How dare some say, ‘Support our troops’?
Someone recently informed me that they didn’t know that my son was being deployed to Iraq and asked why I hadn’t told them. I really didn’t have an answer. That is when I began to be annoyed by those ever-present, good-intentioned but mindless ribbons stuck on the back of cars and SUVs exhorting, “Support Our Troops.”
I find those magnetic messages to be offensive when I think of parents and friends of National Guard soldiers who purchased expensive Kevlar armor for their soldiers while Donald Rumsfeld said they didn’t have any in stock.
Those marketing messages seem so empty when soldiers are told to “up-armor” their Humvees because the Department of Defense had not asked the manufacturers if more could be done.
I am saddened when veterans wait over a year for appointments at veterans’ hospitals and soldiers in Iraq, Afghanistan and places like Walter Reed Hospital are required to pay for phone calls and emails home. I bet Rumsfeld doesn’t have to pay for calls and e-mails back home, and I find it unbelievable and unacceptable that Rumsfeld has not been fired while the troops have been treated so poorly. Support our troops?
I accept that there are justifications for going to war. However, I cannot find anyone who can give me a solid reason to justify our going to and continuing the war in Iraq.
SEEKING REASONS
There seems to be no question in America more avoided, particularly by elected officials, than a discussion of the war in Iraq. I asked Maine’s members of Congress those questions.
U.S. Rep. Tom Allen said the war was not justified, but to abandon Iraq and its people now would be a mistake. Sen. Susan Collins said that going to war in Iraq was a problem of faulty intelligence, but the chaos in Iraq required us to stay.
Sen. Olympia Snowe blamed Saddam Hussein as the revised apparent rationale for invading Iraq, and she focused on the need for global support for the U.S efforts in Iraq. U.S. Rep. Michael Michaud agreed with Snowe.
Those answers translate that we got there by mistake, and we are staying there by mistake. There is no plan, there is no discussion and there is no leadership. Didn’t we go into Iraq to protect ourselves from weapons of mass destruction and because of Iraq’s connections with the terrorists, reasons that have been found to be utterly in error? Support our troops?
The pointless death and maiming of this war is pure insanity and probably even criminal. In this war, many times those who died in the World Trade Center have been wounded or killed. Over 1,400 American soldiers are dead, over 10,000 soldiers are physically wounded while uncounted others are psychologically wounded, and, by some estimates, over 100,000 Iraqis have been killed and maimed.
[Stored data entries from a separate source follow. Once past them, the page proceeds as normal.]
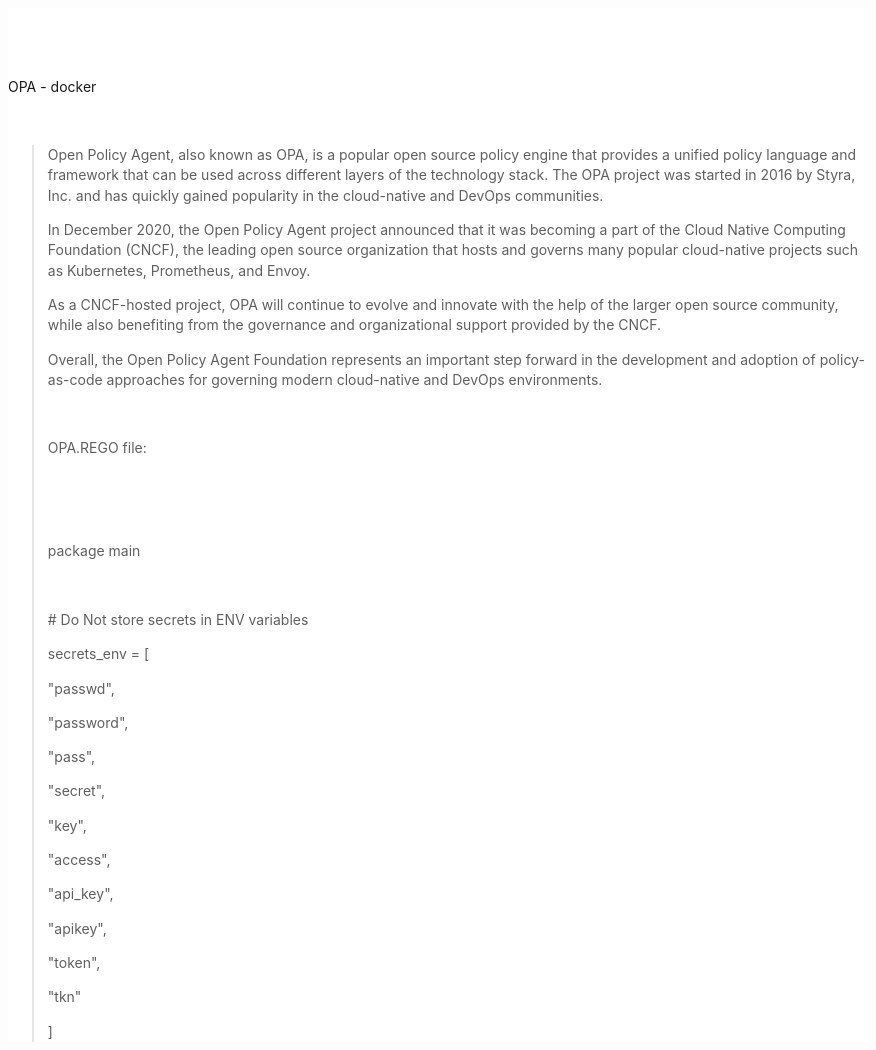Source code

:  

 

OPA - docker



 

> Open Policy Agent, also known as OPA, is a popular open source policy
> engine that provides a unified policy language and framework that can
> be used across different layers of the technology stack. The OPA
> project was started in 2016 by Styra, Inc. and has quickly gained
> popularity in the cloud-native and DevOps communities.
>
> In December 2020, the Open Policy Agent project announced that it was
> becoming a part of the Cloud Native Computing Foundation (CNCF), the
> leading open source organization that hosts and governs many popular
> cloud-native projects such as Kubernetes, Prometheus, and Envoy.
>
> As a CNCF-hosted project, OPA will continue to evolve and innovate
> with the help of the larger open source community, while also
> benefiting from the governance and organizational support provided by
> the CNCF.
>
> Overall, the Open Policy Agent Foundation represents an important step
> forward in the development and adoption of policy-as-code approaches
> for governing modern cloud-native and DevOps environments.
>
>  
>
> OPA.REGO file:
>
>  
>
>  
>
> package main
>
>  
>
> \# Do Not store secrets in ENV variables
>
> secrets_env = \[
>
> \"passwd\",
>
> \"password\",
>
> \"pass\",
>
> \"secret\",
>
> \"key\",
>
> \"access\",
>
> \"api_key\",
>
> \"apikey\",
>
> \"token\",
>
> \"tkn\"
>
> \]
>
How can the killing be justified? Are we going to destroy a nation and kill its people to save it? We tried that once before. Support our troops?
I am afraid for my son. I certainly worry about his being killed, but I am also worried about his being placed in the position of killing, too. Most of all, I am angry that we are sending our soldiers to a war that nobody can justify.
Most Americans, especially members of Congress, do not have to worry about a loved one in the middle of this war, and they duck the tough questions.
Why do we permit a defacto back-door draft of the National Guard and recycle them, too? We were lied to once before, and we must avoid being lied to again. Will President Bush be this generation’s Robert McNamara? I hope not. Will the Congress have the courage to ask the relevant questions? I hope so. Support our troops?
PLEASE DON’T ASK
Now you know why I didn’t go out of my way to tell people that my son is being deployed to Iraq, and please don’t ask about him if you really don’t want to know.
Instead, please know that you will be in my shoes or his shoes unless you ask questions and demand answers of those in power. In the meantime, please excuse me if I have a painful lump in my throat or tears brimming in my eyes and that I am so angry with this damned war and the people who declared it.
Support our troops. Ask tough questions. Bring them home now.